→ PAGE
===

Currency Note

Iran deadline arrives as inflation data week looms

By Ryan Morrison April 7th, 2026

Markets are reopening after the Easter break into a potent combination of geopolitical risk and undigested economic data. The dominant force this morning is the Iran conflict, with Donald Trump’s deadline for escalated strikes on the country’s power plants and bridges set for tonight. No ceasefire has been reached. Iran rejected a 45-day peace proposal over the weekend and threatened to close a second shipping chokepoint – the Bab al-Mandab strait connecting the Red Sea to the Gulf of Aden.

Oil is holding above $109 a barrel. The Strait of Hormuz – which normally carries around a fifth of the world’s oil and gas – remains fully blocked. OPEC+ agreed to a modest output increase for May, but it is largely symbolic while Gulf producers cannot physically export through the strait. For businesses already absorbing higher energy and input costs, the supply picture has not improved.

===

→ RECORDS SUPPLIED
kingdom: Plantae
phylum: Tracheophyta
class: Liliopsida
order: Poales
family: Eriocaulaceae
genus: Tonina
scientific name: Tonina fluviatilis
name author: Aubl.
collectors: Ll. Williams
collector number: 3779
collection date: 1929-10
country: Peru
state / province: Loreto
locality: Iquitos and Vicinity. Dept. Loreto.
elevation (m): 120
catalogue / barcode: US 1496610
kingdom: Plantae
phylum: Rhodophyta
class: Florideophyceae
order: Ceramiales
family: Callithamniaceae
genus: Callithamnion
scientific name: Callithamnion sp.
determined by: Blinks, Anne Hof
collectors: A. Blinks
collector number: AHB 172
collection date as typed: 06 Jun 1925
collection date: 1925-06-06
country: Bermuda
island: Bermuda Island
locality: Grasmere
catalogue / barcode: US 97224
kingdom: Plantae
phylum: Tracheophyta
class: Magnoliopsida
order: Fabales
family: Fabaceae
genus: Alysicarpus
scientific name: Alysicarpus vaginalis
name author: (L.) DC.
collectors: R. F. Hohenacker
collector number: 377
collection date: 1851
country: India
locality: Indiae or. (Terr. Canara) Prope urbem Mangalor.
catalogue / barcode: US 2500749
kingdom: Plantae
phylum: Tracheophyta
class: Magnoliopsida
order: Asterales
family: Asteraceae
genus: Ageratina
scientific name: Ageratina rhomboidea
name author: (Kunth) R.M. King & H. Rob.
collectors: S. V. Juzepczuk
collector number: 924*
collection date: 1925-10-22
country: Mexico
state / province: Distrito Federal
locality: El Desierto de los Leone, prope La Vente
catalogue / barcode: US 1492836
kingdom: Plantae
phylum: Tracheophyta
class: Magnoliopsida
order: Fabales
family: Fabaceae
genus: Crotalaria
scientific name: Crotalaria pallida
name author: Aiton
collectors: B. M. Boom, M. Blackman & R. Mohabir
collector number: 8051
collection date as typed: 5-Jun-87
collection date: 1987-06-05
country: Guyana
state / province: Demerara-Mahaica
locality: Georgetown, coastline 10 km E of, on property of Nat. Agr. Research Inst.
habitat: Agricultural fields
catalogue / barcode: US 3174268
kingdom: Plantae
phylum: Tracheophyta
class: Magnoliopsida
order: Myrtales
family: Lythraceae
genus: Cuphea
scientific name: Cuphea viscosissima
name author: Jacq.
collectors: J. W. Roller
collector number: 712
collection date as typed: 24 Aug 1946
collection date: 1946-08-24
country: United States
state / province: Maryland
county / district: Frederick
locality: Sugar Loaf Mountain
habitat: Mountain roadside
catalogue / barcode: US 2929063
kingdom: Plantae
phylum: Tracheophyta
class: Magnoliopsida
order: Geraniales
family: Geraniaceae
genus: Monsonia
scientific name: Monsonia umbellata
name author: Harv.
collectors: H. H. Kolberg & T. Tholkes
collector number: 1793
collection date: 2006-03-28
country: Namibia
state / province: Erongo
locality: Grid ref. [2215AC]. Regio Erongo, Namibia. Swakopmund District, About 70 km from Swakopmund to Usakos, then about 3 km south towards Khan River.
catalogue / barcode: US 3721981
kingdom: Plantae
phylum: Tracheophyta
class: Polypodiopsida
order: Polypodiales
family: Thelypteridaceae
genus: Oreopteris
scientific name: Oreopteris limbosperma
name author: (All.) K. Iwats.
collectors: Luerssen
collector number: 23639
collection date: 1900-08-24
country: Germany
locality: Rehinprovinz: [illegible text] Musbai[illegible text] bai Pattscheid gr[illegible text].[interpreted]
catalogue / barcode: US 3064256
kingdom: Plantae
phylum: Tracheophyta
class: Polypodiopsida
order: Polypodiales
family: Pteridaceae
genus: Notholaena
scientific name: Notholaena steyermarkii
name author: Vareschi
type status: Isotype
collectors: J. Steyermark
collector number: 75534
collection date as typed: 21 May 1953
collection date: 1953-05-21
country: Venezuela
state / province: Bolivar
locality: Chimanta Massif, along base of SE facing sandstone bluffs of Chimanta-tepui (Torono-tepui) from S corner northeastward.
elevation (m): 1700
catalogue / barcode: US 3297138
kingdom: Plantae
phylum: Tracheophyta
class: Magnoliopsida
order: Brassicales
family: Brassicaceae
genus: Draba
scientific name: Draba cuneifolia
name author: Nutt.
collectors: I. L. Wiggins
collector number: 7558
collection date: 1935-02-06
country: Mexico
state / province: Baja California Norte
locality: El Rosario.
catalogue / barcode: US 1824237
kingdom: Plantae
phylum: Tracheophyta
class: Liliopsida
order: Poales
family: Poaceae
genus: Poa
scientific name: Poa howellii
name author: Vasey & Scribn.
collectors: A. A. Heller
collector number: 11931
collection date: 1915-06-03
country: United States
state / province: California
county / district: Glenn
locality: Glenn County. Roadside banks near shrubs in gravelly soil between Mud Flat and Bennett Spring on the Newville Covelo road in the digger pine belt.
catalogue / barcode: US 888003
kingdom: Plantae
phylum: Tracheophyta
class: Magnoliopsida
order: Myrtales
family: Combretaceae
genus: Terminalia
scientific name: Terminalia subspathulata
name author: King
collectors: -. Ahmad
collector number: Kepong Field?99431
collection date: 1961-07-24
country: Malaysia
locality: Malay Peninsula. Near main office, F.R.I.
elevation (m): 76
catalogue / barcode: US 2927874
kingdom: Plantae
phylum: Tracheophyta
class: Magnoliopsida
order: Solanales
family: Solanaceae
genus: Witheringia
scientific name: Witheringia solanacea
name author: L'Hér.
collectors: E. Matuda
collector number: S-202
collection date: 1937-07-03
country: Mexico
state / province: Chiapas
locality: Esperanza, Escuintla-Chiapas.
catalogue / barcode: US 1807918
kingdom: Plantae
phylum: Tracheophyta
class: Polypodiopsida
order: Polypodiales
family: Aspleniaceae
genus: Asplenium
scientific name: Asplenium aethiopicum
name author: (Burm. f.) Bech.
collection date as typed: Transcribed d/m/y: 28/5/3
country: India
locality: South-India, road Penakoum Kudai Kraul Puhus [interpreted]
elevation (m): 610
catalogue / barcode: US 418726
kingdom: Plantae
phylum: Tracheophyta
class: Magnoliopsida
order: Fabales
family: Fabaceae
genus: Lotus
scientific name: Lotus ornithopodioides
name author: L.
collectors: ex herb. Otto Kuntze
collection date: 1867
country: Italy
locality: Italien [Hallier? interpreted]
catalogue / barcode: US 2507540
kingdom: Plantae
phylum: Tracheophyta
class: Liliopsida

===

According to the currency note, why is the OPEC+ output increase for May largely symbolic? The items were taken from a separate source.

It is largely symbolic because the Strait of Hormuz remains fully blocked, so Gulf producers cannot physically export through it.